While we’ve mostly been referencing guitars in this review, Roadie 2 can in fact be used for almost any stringed instrument with geared pegs: electric, acoustic, classical and steel guitars, seven and 12-string guitars, ukuleles, mandolins, banjos, etc. For bass guitars, there is a specific Roadie Bass version - which has a more powerful motor to wind the heavier strings - although we used our regular review model to tune a bass guitar a couple of times just fine. If you regularly tune both bass and six-string guitars, though, Band Industries advise that you buy (just) the bass version, as this is powerful enough to tune anything.

Most of the time, Roadie 2 is excellent. We do have a couple of gripes. Roadie struggled with tuning a 12-string acoustic guitar (to be honest, who doesn’t?), losing track of which string it should have been tuning and not finding the correct pitch for some octave strings. This didn’t happen every time, but it did happen.
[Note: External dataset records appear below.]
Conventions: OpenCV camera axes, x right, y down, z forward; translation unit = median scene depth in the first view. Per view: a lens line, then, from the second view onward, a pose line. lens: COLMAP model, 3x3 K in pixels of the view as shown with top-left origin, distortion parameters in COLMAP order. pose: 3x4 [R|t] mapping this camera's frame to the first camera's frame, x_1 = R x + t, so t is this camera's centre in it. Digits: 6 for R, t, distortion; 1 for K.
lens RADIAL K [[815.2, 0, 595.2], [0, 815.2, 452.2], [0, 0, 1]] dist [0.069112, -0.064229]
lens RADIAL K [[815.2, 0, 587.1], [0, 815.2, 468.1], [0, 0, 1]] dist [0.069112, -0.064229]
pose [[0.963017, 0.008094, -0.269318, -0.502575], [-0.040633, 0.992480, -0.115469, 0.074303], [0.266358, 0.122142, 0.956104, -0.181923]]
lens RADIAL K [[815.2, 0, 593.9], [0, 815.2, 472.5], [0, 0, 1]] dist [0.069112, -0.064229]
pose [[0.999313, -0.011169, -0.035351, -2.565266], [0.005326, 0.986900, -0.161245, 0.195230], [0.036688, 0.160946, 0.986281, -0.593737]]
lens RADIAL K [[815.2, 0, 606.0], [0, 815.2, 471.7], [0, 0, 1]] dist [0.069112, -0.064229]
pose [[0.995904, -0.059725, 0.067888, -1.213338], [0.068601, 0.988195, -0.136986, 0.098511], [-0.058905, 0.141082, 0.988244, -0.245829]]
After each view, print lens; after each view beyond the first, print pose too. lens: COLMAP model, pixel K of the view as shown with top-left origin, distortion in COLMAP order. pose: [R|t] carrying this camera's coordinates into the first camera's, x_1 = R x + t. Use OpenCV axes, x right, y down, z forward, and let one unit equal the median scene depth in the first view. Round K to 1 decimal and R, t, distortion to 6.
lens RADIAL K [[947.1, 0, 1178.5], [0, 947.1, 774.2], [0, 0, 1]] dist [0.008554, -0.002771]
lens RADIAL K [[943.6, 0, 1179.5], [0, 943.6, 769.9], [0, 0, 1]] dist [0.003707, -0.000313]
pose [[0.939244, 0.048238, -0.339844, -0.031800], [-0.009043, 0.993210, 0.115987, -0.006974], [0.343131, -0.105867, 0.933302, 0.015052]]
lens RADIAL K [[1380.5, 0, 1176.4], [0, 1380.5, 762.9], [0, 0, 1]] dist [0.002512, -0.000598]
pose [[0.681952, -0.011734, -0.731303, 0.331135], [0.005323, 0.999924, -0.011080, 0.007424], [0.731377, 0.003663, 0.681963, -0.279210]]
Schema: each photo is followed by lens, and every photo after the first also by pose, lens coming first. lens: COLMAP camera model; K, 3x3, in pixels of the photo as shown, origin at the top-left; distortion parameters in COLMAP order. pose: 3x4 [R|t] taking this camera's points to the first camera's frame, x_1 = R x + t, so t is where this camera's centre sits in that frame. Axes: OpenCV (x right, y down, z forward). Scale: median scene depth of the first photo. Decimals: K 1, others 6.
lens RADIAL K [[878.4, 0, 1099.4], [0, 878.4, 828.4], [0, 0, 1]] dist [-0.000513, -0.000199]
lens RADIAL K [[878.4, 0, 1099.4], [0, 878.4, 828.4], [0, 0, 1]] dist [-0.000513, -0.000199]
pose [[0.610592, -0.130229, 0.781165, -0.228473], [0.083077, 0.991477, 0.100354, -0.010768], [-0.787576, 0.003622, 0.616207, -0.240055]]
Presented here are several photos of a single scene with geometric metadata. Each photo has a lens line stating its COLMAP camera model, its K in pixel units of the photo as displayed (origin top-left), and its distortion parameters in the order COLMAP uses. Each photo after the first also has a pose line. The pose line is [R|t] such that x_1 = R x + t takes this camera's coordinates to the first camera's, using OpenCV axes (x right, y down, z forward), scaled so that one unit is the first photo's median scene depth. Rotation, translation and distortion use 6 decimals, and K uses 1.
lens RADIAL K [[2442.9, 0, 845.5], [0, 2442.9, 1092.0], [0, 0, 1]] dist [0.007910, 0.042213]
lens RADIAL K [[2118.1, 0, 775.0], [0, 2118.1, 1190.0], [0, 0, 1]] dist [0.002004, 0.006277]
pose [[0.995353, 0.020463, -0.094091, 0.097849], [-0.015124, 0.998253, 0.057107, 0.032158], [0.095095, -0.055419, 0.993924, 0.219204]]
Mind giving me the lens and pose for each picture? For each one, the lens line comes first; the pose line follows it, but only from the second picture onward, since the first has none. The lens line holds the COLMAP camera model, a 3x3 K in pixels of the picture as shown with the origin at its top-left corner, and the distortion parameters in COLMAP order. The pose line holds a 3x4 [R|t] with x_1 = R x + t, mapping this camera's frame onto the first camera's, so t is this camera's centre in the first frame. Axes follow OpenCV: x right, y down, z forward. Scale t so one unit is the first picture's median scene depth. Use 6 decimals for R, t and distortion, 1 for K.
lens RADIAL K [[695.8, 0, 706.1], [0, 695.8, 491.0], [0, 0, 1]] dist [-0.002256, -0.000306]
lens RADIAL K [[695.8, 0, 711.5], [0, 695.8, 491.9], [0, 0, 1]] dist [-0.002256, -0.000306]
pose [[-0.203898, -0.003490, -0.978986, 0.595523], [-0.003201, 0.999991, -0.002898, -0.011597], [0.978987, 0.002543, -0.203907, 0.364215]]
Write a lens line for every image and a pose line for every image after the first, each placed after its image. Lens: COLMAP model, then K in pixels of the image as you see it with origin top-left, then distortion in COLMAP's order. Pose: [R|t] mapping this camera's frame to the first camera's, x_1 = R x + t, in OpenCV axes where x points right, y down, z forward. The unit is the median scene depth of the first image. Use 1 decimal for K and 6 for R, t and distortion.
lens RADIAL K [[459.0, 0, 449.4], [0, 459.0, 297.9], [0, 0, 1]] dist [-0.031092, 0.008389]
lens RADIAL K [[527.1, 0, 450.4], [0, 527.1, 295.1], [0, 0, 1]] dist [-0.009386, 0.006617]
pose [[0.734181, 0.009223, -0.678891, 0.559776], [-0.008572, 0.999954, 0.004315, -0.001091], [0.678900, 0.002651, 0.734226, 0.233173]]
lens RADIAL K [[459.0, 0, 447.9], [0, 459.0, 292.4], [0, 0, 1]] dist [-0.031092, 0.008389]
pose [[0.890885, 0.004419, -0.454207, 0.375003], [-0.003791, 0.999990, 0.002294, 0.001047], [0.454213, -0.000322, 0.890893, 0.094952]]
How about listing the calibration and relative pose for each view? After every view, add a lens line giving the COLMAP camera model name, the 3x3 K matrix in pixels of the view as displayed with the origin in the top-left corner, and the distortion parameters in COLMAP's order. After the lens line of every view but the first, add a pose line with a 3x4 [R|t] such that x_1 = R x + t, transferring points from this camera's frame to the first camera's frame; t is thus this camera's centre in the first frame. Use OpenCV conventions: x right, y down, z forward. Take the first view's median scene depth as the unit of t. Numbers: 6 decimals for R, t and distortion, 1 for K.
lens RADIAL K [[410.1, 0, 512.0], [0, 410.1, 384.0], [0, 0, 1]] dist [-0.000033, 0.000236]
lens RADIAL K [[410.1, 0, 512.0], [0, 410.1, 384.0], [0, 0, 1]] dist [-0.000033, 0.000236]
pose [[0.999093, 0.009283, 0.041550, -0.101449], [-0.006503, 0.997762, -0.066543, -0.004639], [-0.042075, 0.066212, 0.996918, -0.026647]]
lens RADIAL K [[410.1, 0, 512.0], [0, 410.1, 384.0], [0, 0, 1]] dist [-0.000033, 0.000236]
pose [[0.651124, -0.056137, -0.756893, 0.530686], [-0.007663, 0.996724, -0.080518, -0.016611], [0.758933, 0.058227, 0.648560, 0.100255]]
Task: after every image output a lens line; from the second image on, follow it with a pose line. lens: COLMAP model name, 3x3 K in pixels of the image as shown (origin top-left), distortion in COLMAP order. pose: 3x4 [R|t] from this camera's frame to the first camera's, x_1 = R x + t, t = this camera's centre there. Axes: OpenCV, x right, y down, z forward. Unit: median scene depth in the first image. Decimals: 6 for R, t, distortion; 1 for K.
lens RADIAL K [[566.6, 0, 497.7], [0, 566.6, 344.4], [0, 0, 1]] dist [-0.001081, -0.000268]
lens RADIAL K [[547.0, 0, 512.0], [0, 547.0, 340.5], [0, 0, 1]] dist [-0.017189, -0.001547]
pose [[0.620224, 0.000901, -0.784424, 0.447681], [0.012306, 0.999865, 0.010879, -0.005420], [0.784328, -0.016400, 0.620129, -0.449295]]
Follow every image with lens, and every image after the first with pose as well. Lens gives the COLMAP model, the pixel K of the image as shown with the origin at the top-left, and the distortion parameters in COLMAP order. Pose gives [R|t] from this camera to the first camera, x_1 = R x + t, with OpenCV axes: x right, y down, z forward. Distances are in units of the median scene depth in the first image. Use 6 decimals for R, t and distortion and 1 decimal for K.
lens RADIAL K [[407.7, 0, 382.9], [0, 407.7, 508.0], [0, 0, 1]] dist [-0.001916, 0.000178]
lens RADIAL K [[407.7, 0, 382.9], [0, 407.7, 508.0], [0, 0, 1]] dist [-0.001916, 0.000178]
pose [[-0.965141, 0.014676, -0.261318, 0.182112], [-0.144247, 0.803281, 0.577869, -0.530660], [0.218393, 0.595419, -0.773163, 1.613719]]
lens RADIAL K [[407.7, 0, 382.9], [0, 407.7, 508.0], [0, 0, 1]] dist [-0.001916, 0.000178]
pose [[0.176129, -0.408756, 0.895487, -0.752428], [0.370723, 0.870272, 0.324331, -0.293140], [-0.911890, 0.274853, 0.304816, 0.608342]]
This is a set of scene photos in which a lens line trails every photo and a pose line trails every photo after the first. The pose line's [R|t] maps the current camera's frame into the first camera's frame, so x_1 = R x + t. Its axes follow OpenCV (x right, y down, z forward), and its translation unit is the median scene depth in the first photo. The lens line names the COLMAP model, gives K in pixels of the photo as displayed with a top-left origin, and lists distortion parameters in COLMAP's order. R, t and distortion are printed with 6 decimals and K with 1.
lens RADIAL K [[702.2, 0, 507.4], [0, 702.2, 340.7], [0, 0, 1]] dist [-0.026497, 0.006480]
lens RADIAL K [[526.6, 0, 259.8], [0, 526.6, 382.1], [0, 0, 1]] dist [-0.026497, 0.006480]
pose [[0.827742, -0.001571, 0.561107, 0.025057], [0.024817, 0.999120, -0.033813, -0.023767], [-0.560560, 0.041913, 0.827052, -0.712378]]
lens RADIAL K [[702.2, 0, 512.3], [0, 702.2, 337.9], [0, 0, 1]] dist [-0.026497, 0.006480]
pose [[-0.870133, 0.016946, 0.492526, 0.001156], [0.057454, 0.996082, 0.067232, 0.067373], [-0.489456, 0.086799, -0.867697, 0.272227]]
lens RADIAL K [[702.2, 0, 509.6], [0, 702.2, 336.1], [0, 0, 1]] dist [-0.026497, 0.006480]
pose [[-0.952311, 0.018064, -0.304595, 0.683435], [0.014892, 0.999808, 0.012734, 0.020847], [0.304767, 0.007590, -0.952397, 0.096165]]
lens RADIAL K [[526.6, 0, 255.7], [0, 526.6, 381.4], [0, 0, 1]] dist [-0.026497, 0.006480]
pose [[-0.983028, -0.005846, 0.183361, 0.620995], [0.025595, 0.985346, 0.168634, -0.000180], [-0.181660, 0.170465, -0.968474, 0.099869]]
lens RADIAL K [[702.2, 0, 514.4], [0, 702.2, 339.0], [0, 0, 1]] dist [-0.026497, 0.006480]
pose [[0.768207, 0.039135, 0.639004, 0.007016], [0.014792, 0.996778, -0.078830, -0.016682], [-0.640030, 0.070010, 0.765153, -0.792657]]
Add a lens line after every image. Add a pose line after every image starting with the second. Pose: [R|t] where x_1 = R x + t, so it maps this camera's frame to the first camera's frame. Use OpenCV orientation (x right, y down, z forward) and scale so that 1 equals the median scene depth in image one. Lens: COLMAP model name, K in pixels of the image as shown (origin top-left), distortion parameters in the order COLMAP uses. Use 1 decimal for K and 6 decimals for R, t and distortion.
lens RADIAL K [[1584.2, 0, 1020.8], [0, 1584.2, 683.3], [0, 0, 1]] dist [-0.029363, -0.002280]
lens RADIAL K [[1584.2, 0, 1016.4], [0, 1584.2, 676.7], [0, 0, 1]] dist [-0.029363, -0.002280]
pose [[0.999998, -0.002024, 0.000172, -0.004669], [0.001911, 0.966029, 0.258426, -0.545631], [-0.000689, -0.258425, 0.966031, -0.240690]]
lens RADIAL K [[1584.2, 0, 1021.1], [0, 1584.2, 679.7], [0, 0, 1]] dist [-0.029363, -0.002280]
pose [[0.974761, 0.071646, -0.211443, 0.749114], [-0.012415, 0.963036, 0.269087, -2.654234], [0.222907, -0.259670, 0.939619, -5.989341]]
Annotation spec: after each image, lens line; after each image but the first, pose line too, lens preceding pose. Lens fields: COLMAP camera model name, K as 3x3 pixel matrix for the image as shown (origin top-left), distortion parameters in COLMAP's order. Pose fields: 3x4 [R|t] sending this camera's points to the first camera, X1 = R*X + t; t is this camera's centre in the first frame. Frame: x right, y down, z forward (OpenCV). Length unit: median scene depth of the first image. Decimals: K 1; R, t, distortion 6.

Our prime beef with Roadie 2 is with the tuning teeth that grip the pegs on an instrument. For most instruments with kidney-bean style tuners (think any Fender guitar), these will slot perfectly into Roadie 2’s jaws. Even more ornate designs - such as the fancy-pants tuners on a recent-model Gretsch electric guitar - were still sufficiently slim for Roadie 2 to neatly take hold. The problem came with thicker tuning pegs, such as the flared ‘tulip’ design pegs found on e.g. many Gibson and Epiphone guitars. Not all such tuners will pose the problem, but at least two of our test guitars (we tuned over a dozen guitars, both vintage and modern, from a broad range of manufacturers) did.

These fatter pegs would not fit as comfortably in the Roadie’s teeth and we had to force the jaws to open wide enough, pushing the device quite firmly down onto the tuning peg. We were concerned about the long-term effects of this downward pressure on the tuning peg mechanism itself. Given how many guitars use these wider ‘vintage-style’ tuning pegs, we were surprised that Roadie 2 couldn’t more easily accommodate them.

We found a workaround by inserting just as much of the peg as we could into the Roadie’s jaws such that the robot tuner could still perform its magic, but it wasn’t ideal and not as slick an experience as with slimmer tuning pegs. This little snafu didn’t stop us tuning our guitars, many times over, but it’s a caveat to keep in mind all the same.

Regardless, Roadie 2 is an excellent tool that should be a serious consideration in the case of every stringed instrument. We haven’t stopped using it since we started this review and we can’t imagine going without it now. Is it expensive? Maybe a little. You can get tuner apps for your phone for free. You can get physical tuners for as little as £10. However, none of those options will actually tune the instrument for you, to within one-cent accuracy, in seconds. The amount of time and hassle that Roadie 2 saves you pays back your investment with each instrument you tune, retune, restring and tune again.

Plus, the magic of using Roadie never gets old: having a robot tune your guitar for you is very cool indeed.